An important catalyst for action in Cambodia was a study conducted by Dr. Kevin Cain and other Centers for Disease Control and Prevention (CDC) colleagues in Thailand, Cambodia and Vietnam.  “After we learned from a global and regional evidence base, we moved quickly to implement three I’s – intensified case finding, isoniazid preventive therapy and infection control.”  The MOH developed an operational plan in April 2010 and the TB and HIV departments moved to implement the program immediately.  The HIV and TB departments developed a joint agreement, laying out clear responsibilities for each program.

Cambodia was successful in moving from pilots to widespread implementation and the country is getting results. HIV testing coverage among TB suspects increased from 32 percent in 2008 to 74 percent in 2010.  In June 2010, the MOH implemented the 3 “I”s in eight pre-ART and ART sites and expanded to 28 sites by March 2011. Today, the program has been implemented in 35 ART sites.  In 2009, there were only 44 HIV patients on IPT.  In the first quarter of 2011 alone, more than 600 patients were placed on IPT. TB symptom screening among persons living with HIV was more than 86 percent in the first quarter.

“Now we have a ‘Five I’ program,” said Mean Chhi Vun, referencing recent important clinical trial results, including the Cambodian Early versus Late Introduction of Antiretroviral Drugs (CAMELIA) trial, which showed clear benefits to early initiation of ART for reduced morbidity and mortality for co-infected patients.  Now Cambodia’s policy is to initiate ART in co-infected patients after two weeks of TB treatment, the fourth “I.”

The fifth “I” is integration, as in service integration.  The MOH is already working to integrate TB, HIV and reproductive health services and civil society representatives from all of these areas sit at the planning table.  According to Chhi Vun, the “community plays a critical role in supporting integration.” The goal is to ensure universal access to HIV, TB, sexually transmitted infection treatment and reproductive health services by 2015.  They hope to integrate malaria services beginning next year as well.

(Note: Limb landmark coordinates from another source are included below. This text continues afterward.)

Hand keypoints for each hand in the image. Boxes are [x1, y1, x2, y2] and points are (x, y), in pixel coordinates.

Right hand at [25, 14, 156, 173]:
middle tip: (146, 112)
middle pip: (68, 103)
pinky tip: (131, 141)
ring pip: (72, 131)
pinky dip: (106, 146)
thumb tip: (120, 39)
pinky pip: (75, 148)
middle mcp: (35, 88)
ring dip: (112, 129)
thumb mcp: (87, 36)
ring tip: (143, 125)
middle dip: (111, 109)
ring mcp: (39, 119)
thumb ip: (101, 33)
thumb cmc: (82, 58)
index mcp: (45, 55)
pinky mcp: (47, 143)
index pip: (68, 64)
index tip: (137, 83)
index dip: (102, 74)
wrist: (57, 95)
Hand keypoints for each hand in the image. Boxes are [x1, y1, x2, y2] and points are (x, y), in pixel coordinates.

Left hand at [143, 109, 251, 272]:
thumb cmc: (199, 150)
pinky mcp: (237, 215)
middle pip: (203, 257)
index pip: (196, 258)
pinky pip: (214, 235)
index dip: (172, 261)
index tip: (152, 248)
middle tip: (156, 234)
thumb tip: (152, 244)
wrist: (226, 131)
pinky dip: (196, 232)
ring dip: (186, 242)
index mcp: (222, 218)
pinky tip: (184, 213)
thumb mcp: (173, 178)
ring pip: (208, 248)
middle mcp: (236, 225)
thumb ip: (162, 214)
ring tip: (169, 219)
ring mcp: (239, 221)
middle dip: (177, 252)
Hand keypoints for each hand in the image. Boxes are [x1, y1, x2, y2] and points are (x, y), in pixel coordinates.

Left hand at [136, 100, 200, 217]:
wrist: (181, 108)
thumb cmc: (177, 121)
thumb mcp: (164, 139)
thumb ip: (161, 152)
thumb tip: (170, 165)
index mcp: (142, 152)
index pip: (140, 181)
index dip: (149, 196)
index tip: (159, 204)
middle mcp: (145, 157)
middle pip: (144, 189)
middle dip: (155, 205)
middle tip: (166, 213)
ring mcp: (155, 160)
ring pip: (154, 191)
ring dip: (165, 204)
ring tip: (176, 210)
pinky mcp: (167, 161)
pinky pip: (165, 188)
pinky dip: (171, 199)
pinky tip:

There are of course challenges.  These activities have increased the workload of health care workers.  Follow-up with patients after TB screening and HIV testing to ensure that they access ART and TB treatment remains inadequate.  Chhi Vun lamented that resources to finance transportation costs for patients were inadequate, and there is limited access to rapid TB diagnosis.  Cambodia has 10 GeneXpert machines in the country so far.  Important next steps highlighted by the energetic Chhi Vun included expanding IPT to 45 adult sites, introducing IPT in four pediatric AIDS care sites, and strengthening referral and follow-up linkages within and between TB and HIV community-based organizations.  Last but not least, the MOH will work to improve monitoring and evaluation.